Common Python API
Memory Allocators
- class svs.DRAM
Small class for an allocator capable of using huge pages. Prioritizes page use in the order: 1~GiB, 2~MiB, 4~KiB. See Huge Pages for more information on what huge pages are and how to allocate them on your system.
Enums
- class svs.DistanceType
Select which distance function to use
Members:
L2 : Euclidean Distance (minimize)
MIP : Maximum Inner Product (maximize)
Cosine : Cosine similarity (maximize)
- class svs.DataType
Datatype Selector
Members:
uint8 : 8-bit unsigned integer.
uint16 : 16-bit unsigned integer.
uint32 : 32-bit unsigned integer.
uint64 : 64-bit unsigned integer.
int8 : 8-bit signed integer.
int16 : 16-bit signed integer.
int32 : 32-bit signed integer.
int64 : 64-bit signed integer.
float16 : 16-bit IEEE floating point.
float32 : 32-bit IEEE floating point.
float64 : 64-bit IEEE floating point.
Helper Functions
- svs.read_vecs(filename)
Read a file in the bvecs/fvecs/ivecs format and return a NumPy array with the results.

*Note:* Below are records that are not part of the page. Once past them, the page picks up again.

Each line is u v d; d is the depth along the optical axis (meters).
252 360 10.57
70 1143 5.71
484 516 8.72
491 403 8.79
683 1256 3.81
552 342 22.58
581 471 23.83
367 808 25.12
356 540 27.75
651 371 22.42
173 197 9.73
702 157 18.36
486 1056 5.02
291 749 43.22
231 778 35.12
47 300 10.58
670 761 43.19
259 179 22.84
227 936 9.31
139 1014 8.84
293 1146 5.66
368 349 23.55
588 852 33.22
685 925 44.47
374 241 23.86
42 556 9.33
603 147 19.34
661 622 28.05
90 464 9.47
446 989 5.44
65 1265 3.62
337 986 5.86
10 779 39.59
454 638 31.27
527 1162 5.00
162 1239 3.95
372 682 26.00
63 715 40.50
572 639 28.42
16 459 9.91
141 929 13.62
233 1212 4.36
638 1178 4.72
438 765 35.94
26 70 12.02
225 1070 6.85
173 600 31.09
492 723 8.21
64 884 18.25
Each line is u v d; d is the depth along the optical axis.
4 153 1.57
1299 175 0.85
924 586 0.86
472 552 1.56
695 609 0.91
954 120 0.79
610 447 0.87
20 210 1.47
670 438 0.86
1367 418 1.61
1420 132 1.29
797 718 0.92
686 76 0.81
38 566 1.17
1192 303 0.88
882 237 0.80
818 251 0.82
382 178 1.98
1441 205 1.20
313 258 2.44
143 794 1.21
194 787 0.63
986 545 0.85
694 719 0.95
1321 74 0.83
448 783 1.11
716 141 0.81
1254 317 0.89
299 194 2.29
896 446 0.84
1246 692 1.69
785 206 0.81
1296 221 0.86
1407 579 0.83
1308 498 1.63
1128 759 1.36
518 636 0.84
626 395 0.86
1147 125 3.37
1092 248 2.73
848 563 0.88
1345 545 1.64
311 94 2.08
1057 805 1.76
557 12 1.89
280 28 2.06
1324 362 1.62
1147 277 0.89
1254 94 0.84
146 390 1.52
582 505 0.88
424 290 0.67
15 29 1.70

The data type of the returned array is determined by the file extension with the following mapping:
bvecs: 8-bit unsigned integers.
fvecs: 32-bit floating point numbers.
ivecs: 32-bit signed integers.
- Parameters:
filename (str) – The file to read.
- Returns:
Numpy array with the results.
- svs.write_vecs(array, filename, skip_check=False)
- Parameters:
array (array) – The raw array to save.
filename (str) – The file where the results will be saved.
skip_check (bool) –
Be default, this function will check if the file extension for the vecs file is appropriate for the given array (see list below).
Passing skip_check = True overrides this logic and forces creation of the file.
- Result:
The array is saved to the requested file.
File extention to array element type:
fvecs: np.float32
hvecs: np.float16
ivecs: np.uint32
bvecs: np.uint8
Warning
The user must specify the file extension corresponding to the desired file format in the filename
argument of
svs.write_vecs()
.
- svs.read_svs(filename, dtype=<class 'numpy.float32'>)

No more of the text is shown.